The trouble with this algae is that it creates an almost impermeable ‘barrier’, explained Lagoa councillor Mário Guerreiro. (Lagoa municipality has spent tens of thousands cleaning Carvoeiro beach up from tonnes of washed-up algae recently). Swimmers give up trying to break through to clear water; octopus and other species are being ‘repelled’; tourist boats are seeing their lines of customers deplete. 

And the worst of it is that this is no passing problem; it looks like Japanese algae could be not only here to stay, but here to multiply.

Algae blooms right now are worst between the beaches of Albufeira and Portimão, says SIC Notícias. But further west in Praia da Luz, for instance, there was already quite a bit of this floating algae in the waves over the weekend. Nothing insurmountable; nothing like on the scale that Carvoeiro has suffered. But sign perhaps that the problem is spreading, and that piecemeal interventions cannot be the answer. The answer will have to be “a national response”, says Lagoa municipality.

Scientists at the University of the Algarve and partner organisations are already “working to find answers”, while Spain (which began suffering from this problem before Portugal) predicts that a large extension of national coastline will come to be affected.

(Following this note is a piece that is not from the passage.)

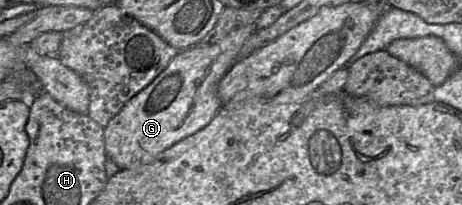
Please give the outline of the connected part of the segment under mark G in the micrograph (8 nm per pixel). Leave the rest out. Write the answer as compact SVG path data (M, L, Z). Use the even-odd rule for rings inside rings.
M255 23L240 26L218 43L179 50L168 66L104 127L107 156L120 169L141 166L208 125L222 106L217 93L220 80L236 61L243 43L256 30Z

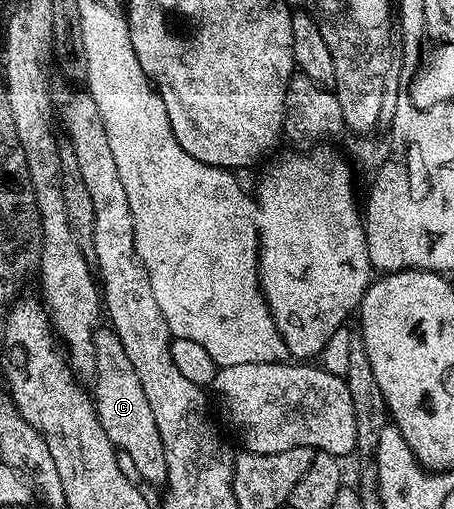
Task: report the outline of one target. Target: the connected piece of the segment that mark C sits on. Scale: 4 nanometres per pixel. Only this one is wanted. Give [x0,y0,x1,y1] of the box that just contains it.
[92,329,165,484]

André Dias, of Wildwatch Portugal, says models of probability point to Japanese algae covering “the whole of the Mediterranean”, up to the Bay of Biscay and down to the north of Morocco. For Portugal, this suggests it will end up ‘invading’ the coast from the Algarve to Lisbon – and so far, there is no pharmaceutical benefit derived from this type of algae.

What seems to be happening as the climate warms up is that this algae is slowly but surely covering the rocky bottom of the sea, close to the shore.

Fishermen are finding it impossible to fish as before; too much algae gets caught up in their nets which then require more than the usual amount of cleaning. As for touristic boats, taking people into grottoes etc., “it is a nightmare”: the algae once installed “never leaves”, says André Dias. The dynamics (of the ocean) is reduced in grottoes, meaning the force of currents and winds cannot push the weeds away.

The problem is particularly acute when there is a southwesterly (synonymous with heatwaves), bringing rolling waves to southern beaches – and we are constantly being told that heatwaves are features we must increasingly expect.